Abstracts

Creatine transporter 1 (CT1) deficiency (CTD) is a main cause of male intellectual disability. Variants in the X-linked SLC6A8 gene cause a spectrum of autism, neurodevelopmental disability, and epilepsy. Epilepsy is typically responsive to conventional antiseizure medications.¹ However, there is no effective treatment for CTD, and for some the epilepsy becomes drug refractory. Supplementation with creatine, arginine, and glycine have not shown sustained improvements.²

Phenylbutyrate (PBA), 4-phenylbutyric acid, is an FDA-approved treatment for urea cycle disorders. PBA may have a chaperone effect in six CTD variants in vitro³. PBA also shows promise in mouse models of SLC6A1 and STXBP1.⁴ We hypothesized that in one boy with CTD, severe epilepsy, and autism, PBA may improve EEG background, seizure burden, caregiver impression of behavior, or increased creatine peak on MR spectroscopy (MRS).

A nine year old boy was diagnosed with CTD (c.321_323delCTT [p.Phe107del]) at three months of age due to a proband older sibling. Seizures began at age two with a febrile illness, well controlled on levetiracetam. At age seven, he had an episode of refractory status epilepticus, and subsequently developed drug refractory localization-related epilepsy failing phenobarbital, lacosamide, oxcarbazepine, cannabidiol, and perampanel. Seizures were right frontal onset; he underwent stereotactic EEG and right middle frontal gyrus focal resection at age eight. Surgical pathology demonstrated focal cortical dysplasia type IIa. Following resection, he had 1.5 months of seizure freedom before seizures recurred at a similar frequency every three weeks. 

The patient was admitted for continuous EEG and initiation of glycerol phenylbutyrate. Titration schedule followed FDA approved guidelines to goal 11.2 mL/m²/day⁵. The patient was evaluated at 1, 2, 3, and 6 months of therapy. MRI brain with MRS was obtained at three and six months of therapy.

The patient experienced no adverse effects related to PBA. Immediately after initiation, there was no change in EEG background which showed moderate diffuse slowing with occasional right frontal spikes. Seizure burden (focal to bilateral tonic clonic) remained unchanged at three and six months by caregiver report. Caregivers reported subjective mild to moderate improvement in behaviors (hyperactivity and impulsivity) from pre-treatment baseline at one and two months, and a mild improvement at three and six months, though did request a trial of stimulant medications at six months. MRS showed no change in creatine peak at three and six months.

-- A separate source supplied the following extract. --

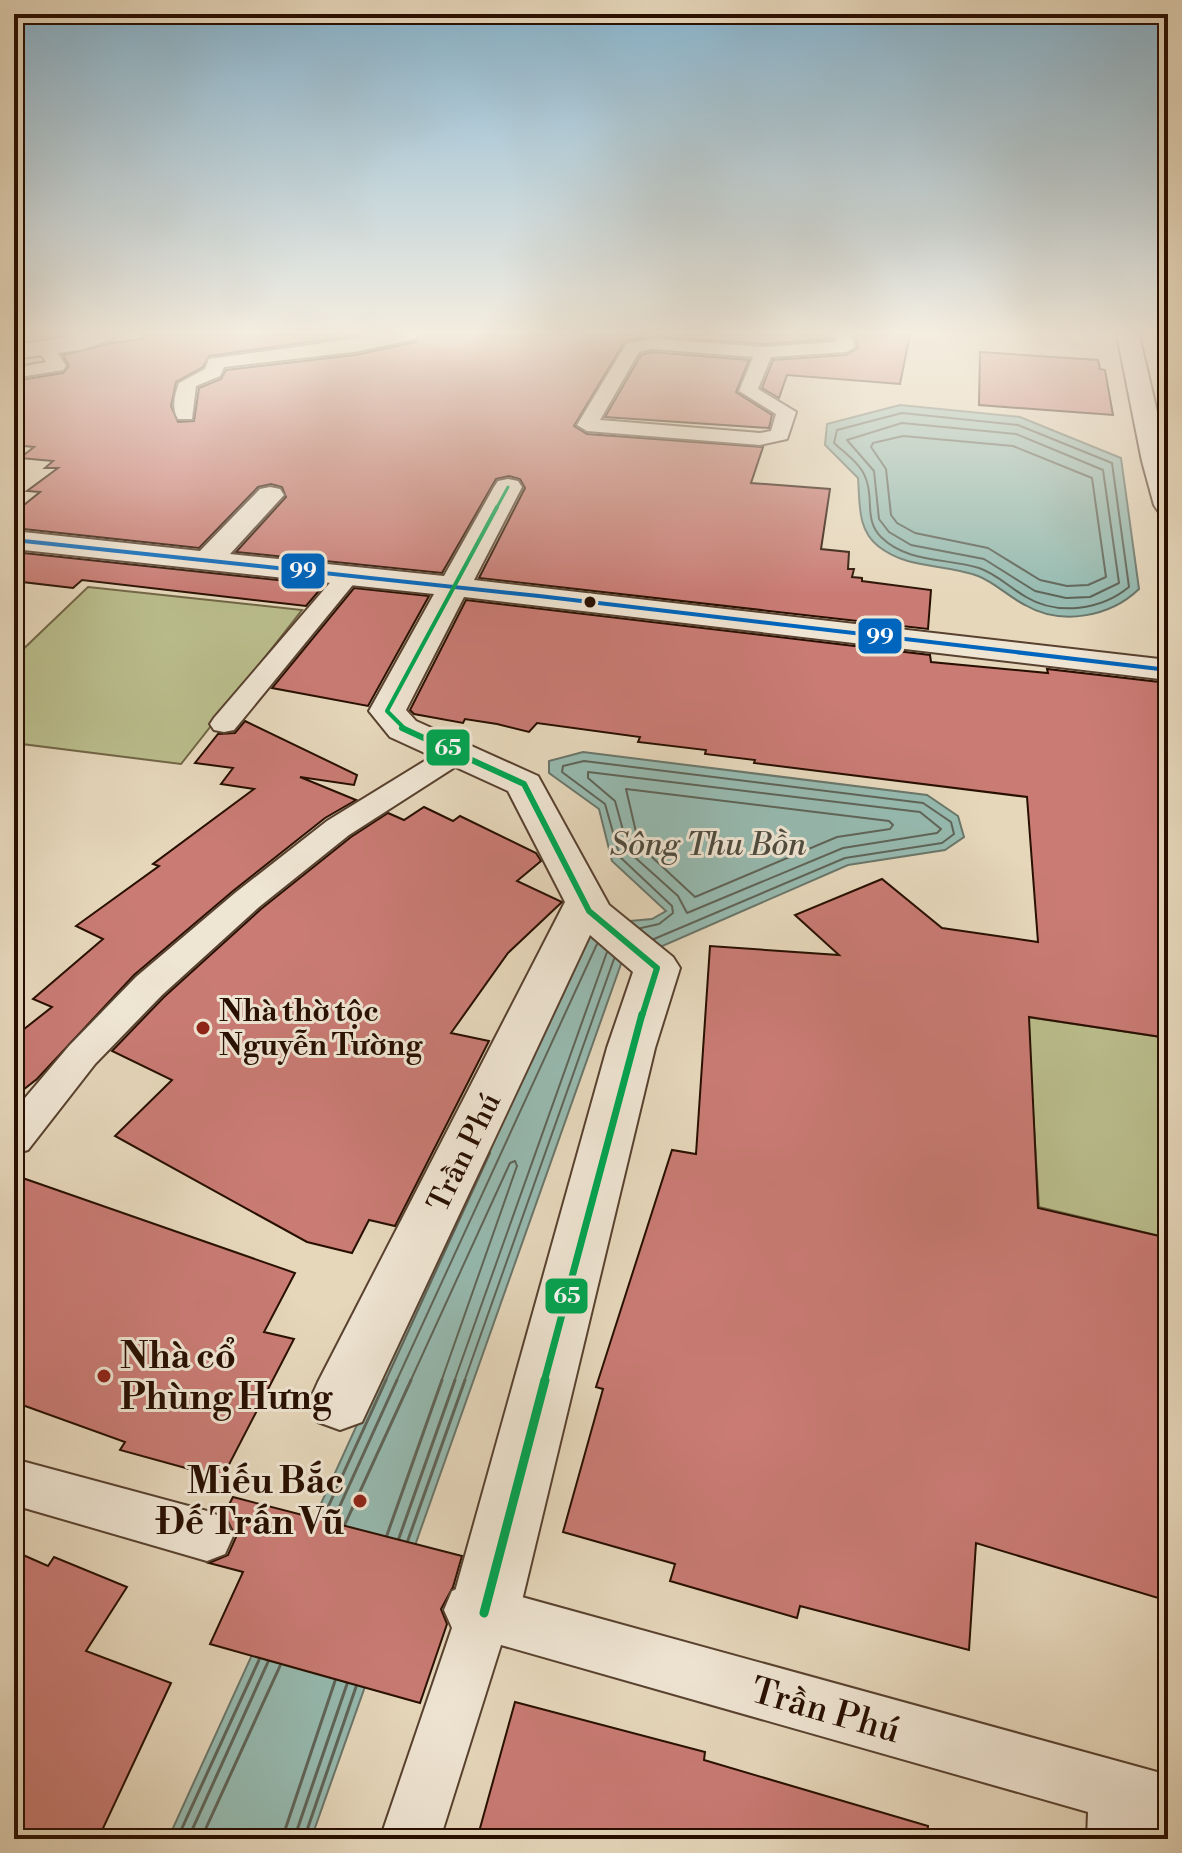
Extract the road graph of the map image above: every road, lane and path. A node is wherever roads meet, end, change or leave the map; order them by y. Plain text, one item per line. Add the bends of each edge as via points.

Improvement in caregivers’ impression of behaviors was not sustained. Notably, functional studies on this individual’s variant are not available, and this variant was not one of the six CTD variants included in the study suggesting PBA has a chaperone effect. The variant is in a highly conserved phenylalanine in transmembrane domain 2, but whether this produces a misfolded protein amenable to chaperone therapy is unknown.⁶ Finally, time to treatment response is unknown; it is possible that a longer treatment duration is necessary. Further studies of PBA in other variants are needed.